TEXT SHOWN:
====

Why I Quit My Toxic Work Environment and Found Clarity in Health Policy
I quit my toxic work environment in November. My reward? A 20k pay increase, private sector, profit sharing, better benefits, work from home more, and most importantly BETTER MENTAL HEALTH. I always wanted to pivot to the private sector because I heard so many benefits of being in that sector compared to the public sector. Health policy may be my thing! Health policies are so important because of you think of the five SDOHs: access to care and quality, education access and quality, social and community context, economic stability, and neighborhood and built environment factors ( Health People 2030). I am sure you will be able to identify a policy that supports or hinders the SDOH. If you think about a program that was created to address one of the SDOHs-I bet you can think of a policy that hindered the program’s success or made the program more successful.
Example: In 2012, Indiana had a statewide smoking ban that went into effect called the Smoke-Free Air Law (Indiana Government, 2024). The purpose of this law was to protect Hoosiers from exposure to harmful tobacco secondhand smoke. If a public health program aimed at decreasing secondhand tobacco smoke was implemented before 2012, your program may or may not be successful. You would have needed to get buy-in from legislatures to pilot and support your program. Do you think this will be easy? What if one of the people you need buy-in from invests in tobacco? Do you think they will support a program that will cause them to lose money?
However, now that this ban exists, you have buy-in from the legislature, and secondhand smoke will already be reduced due to this law that prohibits people from smoking tobacco in public places. This policy helps your program’s success.
The Health Department received a lot of pushback from initiatives. If the state is decentralized, you can not tell LHDs or local Health departments, what to do. You can only give them recommendations. What if they don’t have the funding? Policies create how much health departments get from state health departments. What if you don’t have the personnel? You need funding. Do you want to analyze data and identify gaps? Personnel=More $$$.
I felt like I was doing fluff work. Never really getting down to the root of the problem. Why do these health disparities exist? Why aren’t public health professionals paid equitably? Why are organizations understaffed? Why are there knowledge gaps between staff? Why is diversity lacking?
Answer? Policies! Policies!! POLICIES!!!

====

DATA SUPPLIED:

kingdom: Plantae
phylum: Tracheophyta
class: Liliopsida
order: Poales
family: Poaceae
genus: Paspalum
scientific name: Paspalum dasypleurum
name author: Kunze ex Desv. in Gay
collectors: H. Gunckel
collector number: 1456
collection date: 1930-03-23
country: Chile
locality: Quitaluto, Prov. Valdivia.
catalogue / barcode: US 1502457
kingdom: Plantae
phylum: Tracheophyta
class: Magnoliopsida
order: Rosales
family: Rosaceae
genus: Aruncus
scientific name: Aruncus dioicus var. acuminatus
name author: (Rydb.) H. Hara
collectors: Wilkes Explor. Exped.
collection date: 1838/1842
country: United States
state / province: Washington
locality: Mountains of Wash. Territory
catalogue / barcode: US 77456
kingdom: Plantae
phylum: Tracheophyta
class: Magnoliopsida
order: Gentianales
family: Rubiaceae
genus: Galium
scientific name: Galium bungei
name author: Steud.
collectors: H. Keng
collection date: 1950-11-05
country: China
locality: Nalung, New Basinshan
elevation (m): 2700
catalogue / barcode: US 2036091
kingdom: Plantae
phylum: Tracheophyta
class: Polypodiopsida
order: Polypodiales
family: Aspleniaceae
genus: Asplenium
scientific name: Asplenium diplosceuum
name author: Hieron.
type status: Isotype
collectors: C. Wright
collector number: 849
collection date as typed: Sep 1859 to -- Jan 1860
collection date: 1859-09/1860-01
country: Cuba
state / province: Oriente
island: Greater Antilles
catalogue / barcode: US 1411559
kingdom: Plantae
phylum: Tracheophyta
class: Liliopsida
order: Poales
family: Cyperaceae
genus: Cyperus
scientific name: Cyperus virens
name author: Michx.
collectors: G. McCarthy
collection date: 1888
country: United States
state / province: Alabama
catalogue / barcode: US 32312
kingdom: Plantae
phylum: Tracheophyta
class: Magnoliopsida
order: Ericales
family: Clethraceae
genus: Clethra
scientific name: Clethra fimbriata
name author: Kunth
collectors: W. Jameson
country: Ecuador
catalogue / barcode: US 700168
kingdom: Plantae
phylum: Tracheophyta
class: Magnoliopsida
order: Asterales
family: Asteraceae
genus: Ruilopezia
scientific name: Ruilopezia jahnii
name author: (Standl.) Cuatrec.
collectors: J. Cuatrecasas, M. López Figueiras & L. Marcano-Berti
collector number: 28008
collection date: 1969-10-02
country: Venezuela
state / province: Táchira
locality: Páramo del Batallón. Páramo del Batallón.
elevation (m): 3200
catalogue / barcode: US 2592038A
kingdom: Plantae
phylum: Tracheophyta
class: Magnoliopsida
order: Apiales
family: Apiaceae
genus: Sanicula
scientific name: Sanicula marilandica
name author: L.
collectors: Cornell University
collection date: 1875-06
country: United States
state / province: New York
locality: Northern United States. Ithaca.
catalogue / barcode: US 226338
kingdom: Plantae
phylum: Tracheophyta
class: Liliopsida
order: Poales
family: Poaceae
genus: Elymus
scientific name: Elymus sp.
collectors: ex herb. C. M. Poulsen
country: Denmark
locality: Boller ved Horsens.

====

WHAT YOU NEED TO DO: Repeat the health policy post word for word between "The Health Department" and "gaps? Personnel=More $$$.", inclusive. Rely on the health policy post by itself; the entries play no part.

TASK ANSWER:
The Health Department received a lot of pushback from initiatives. If the state is decentralized, you can not tell LHDs or local Health departments, what to do. You can only give them recommendations. What if they don’t have the funding? Policies create how much health departments get from state health departments. What if you don’t have the personnel? You need funding. Do you want to analyze data and identify gaps? Personnel=More $$$.